Sie haben in einer kontrollierten Studie ein solches Basis-Screening mit einem Basis-Screening plus CT von Abdomen und Becken verglichen (NEJM 2015, online 22. Juni).

Mit beiden Strategien wurden gleich viele maligne Erkrankungen übersehen. Die Krebsinzidenz war aber niedrig.

An der Studie beteiligten sich 854 Patienten - überwiegend Männer, mittleres Alter 54 Jahre -, die erstmals ohne erkennbaren Auslöser eine VTE erlitten hatten.

Bei 67,4 Prozent bestand eine tiefe Venenthrombose, bei 32,6 Prozent eine Lungenembolie und bei 12,3 Prozent beides.

Im Jahr nach dem thromboembolischen Ereignis wurde bei 33 Patienten (3,9 Prozent) eine Krebsdiagnose gestellt; in der Gruppe mit minimalem Screening waren 3,2 Prozent, in der CT-Gruppe 4,5 Prozent betroffen.

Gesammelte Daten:
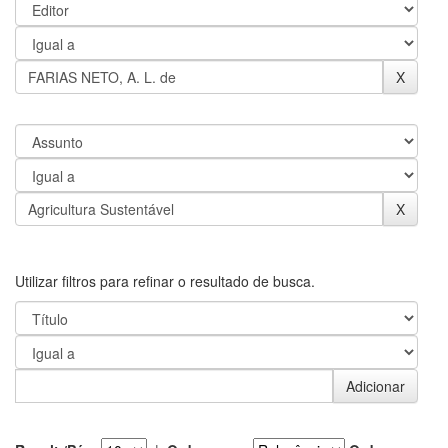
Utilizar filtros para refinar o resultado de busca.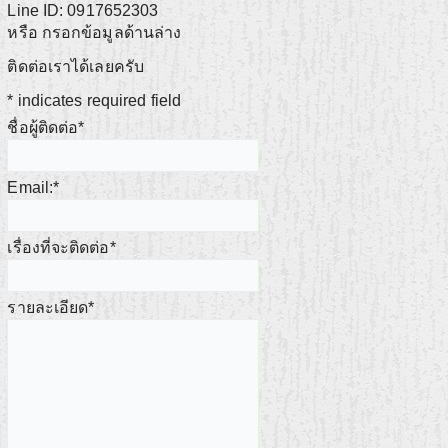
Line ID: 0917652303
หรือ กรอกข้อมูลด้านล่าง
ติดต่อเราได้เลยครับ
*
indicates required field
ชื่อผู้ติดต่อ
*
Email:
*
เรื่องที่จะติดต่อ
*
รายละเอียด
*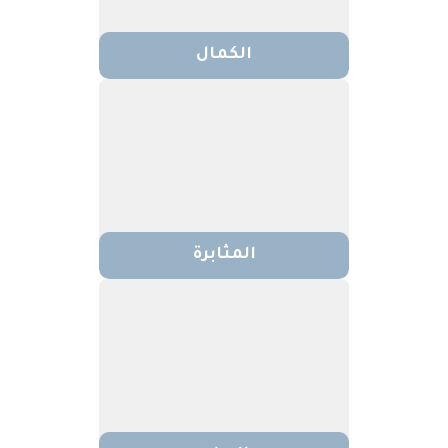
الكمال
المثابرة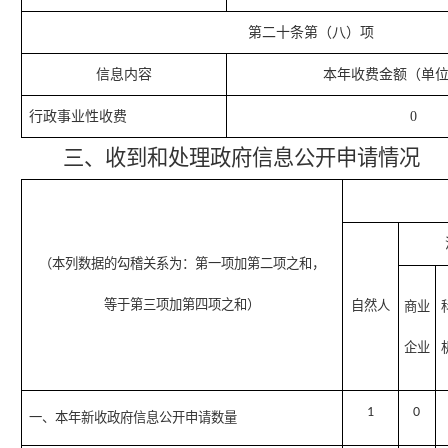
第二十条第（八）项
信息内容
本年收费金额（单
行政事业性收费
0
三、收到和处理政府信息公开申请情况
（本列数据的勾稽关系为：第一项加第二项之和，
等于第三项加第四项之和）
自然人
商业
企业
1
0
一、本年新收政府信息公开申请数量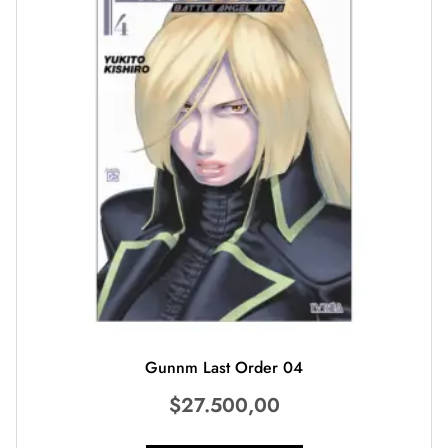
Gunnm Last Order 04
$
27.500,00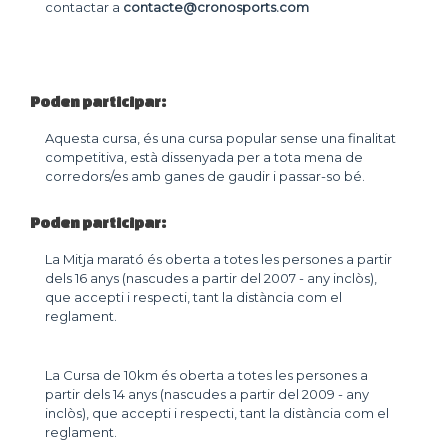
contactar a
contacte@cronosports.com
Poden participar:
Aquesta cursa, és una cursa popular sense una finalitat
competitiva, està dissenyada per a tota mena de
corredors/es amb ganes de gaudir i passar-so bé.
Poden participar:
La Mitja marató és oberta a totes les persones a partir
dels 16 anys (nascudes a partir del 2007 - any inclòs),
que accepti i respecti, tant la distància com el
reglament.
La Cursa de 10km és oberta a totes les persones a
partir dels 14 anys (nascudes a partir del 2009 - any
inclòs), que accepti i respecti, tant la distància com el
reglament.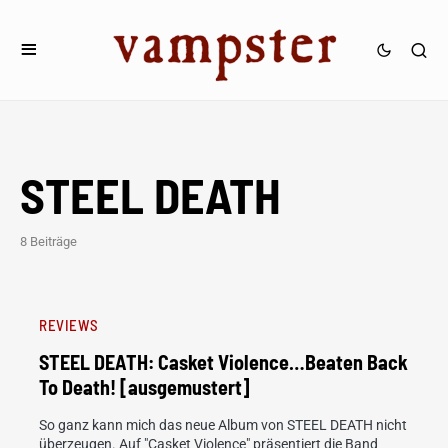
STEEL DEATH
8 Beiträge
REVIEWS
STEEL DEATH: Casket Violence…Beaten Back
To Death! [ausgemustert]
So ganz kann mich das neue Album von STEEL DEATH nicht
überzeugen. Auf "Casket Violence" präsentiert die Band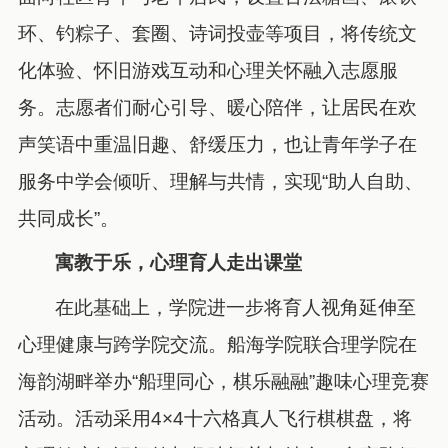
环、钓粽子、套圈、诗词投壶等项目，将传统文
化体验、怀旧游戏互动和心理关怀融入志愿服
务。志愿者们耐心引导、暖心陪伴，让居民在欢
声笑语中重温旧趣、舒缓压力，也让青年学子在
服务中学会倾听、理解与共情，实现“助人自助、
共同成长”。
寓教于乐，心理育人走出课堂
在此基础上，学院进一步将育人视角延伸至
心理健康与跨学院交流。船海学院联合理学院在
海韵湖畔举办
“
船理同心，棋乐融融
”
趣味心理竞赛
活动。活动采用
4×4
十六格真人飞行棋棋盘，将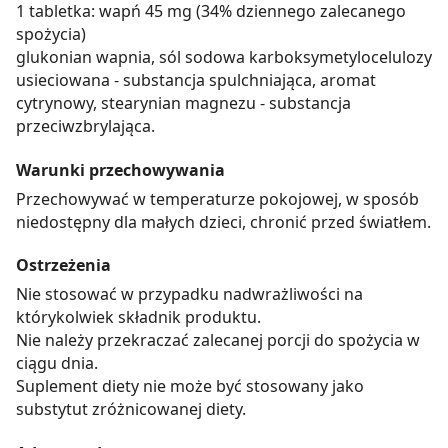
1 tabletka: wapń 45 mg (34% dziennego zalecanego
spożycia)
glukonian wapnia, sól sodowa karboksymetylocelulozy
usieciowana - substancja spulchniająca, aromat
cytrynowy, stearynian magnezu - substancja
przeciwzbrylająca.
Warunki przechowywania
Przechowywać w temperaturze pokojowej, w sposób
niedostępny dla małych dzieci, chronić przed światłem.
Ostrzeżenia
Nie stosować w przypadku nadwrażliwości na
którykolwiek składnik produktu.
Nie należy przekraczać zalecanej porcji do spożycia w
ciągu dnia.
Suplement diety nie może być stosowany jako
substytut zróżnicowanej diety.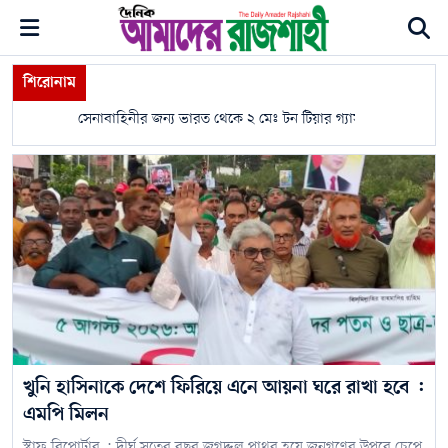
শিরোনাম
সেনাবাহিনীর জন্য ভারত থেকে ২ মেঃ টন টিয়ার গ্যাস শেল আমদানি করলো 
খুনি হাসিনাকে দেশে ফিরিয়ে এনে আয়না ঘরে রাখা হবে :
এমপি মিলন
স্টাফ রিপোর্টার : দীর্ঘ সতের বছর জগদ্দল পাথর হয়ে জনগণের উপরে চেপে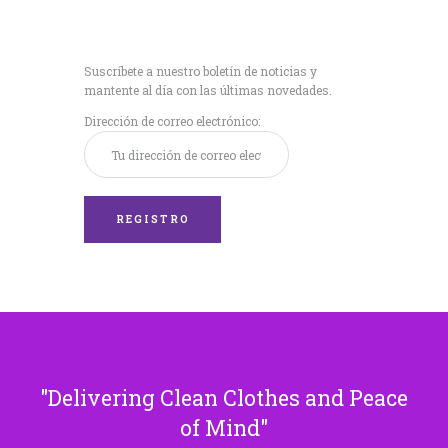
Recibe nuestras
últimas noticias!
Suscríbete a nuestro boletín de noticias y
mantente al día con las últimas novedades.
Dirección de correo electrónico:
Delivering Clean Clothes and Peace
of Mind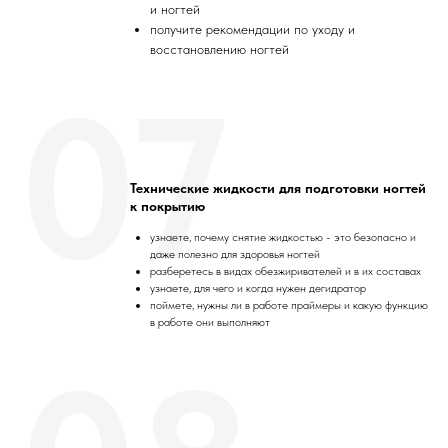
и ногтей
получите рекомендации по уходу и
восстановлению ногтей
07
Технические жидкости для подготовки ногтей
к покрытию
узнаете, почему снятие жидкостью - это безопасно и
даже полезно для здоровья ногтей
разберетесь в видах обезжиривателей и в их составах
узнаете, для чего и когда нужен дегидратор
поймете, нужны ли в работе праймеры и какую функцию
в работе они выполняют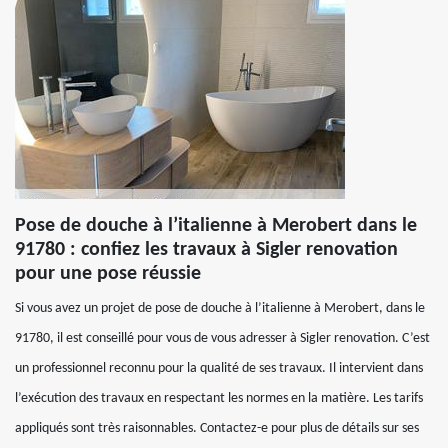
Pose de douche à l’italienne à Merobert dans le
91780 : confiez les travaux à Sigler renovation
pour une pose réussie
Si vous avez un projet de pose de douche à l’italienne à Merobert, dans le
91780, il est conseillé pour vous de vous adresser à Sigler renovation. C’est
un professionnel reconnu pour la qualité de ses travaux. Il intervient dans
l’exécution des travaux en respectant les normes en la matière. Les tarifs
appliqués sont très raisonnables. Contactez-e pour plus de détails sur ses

*Anforderung 1:*
Beantworten Sie die folgenden Fragen anhand des Lesetexts.
(a) Womit wurde das Basis-Screening in der kontrollierten Studie verglichen?
(b) Wie hoch war das mittlere Alter der Studienteilnehmer?
(c) Bei wie vielen Patienten wurde im Jahr nach dem thromboembolischen Ereignis eine Krebsdiagnose gestellt?
*Anforderung 2:*
Geben Sie den Absatz des Lesetexts, der mit „Im Jahr nach dem thromboembolischen Ereignis“ beginnt, als Liste wieder und behalten Sie dabei alle wichtigen Angaben bei.
*Anforderung 3:*
Zitieren Sie den Lesetext wortgetreu von „Sie haben in“ bis „VTE erlitten hatten.“.

*Schriftliche Antwort 1:*
(a) Mit einem Basis-Screening plus CT von Abdomen und Becken.
(b) 54 Jahre.
(c) Bei 33 Patienten (3,9 Prozent).

*Schriftliche Antwort 2:*
- Zeitraum: Jahr nach dem thromboembolischen Ereignis
- Krebsdiagnosen insgesamt: 33 Patienten (3,9 Prozent)
- Gruppe mit minimalem Screening: 3,2 Prozent betroffen
- CT-Gruppe: 4,5 Prozent betroffen

*Schriftliche Antwort 3:*
Sie haben in einer kontrollierten Studie ein solches Basis-Screening mit einem Basis-Screening plus CT von Abdomen und Becken verglichen (NEJM 2015, online 22. Juni).

Mit beiden Strategien wurden gleich viele maligne Erkrankungen übersehen. Die Krebsinzidenz war aber niedrig.

An der Studie beteiligten sich 854 Patienten - überwiegend Männer, mittleres Alter 54 Jahre -, die erstmals ohne erkennbaren Auslöser eine VTE erlitten hatten.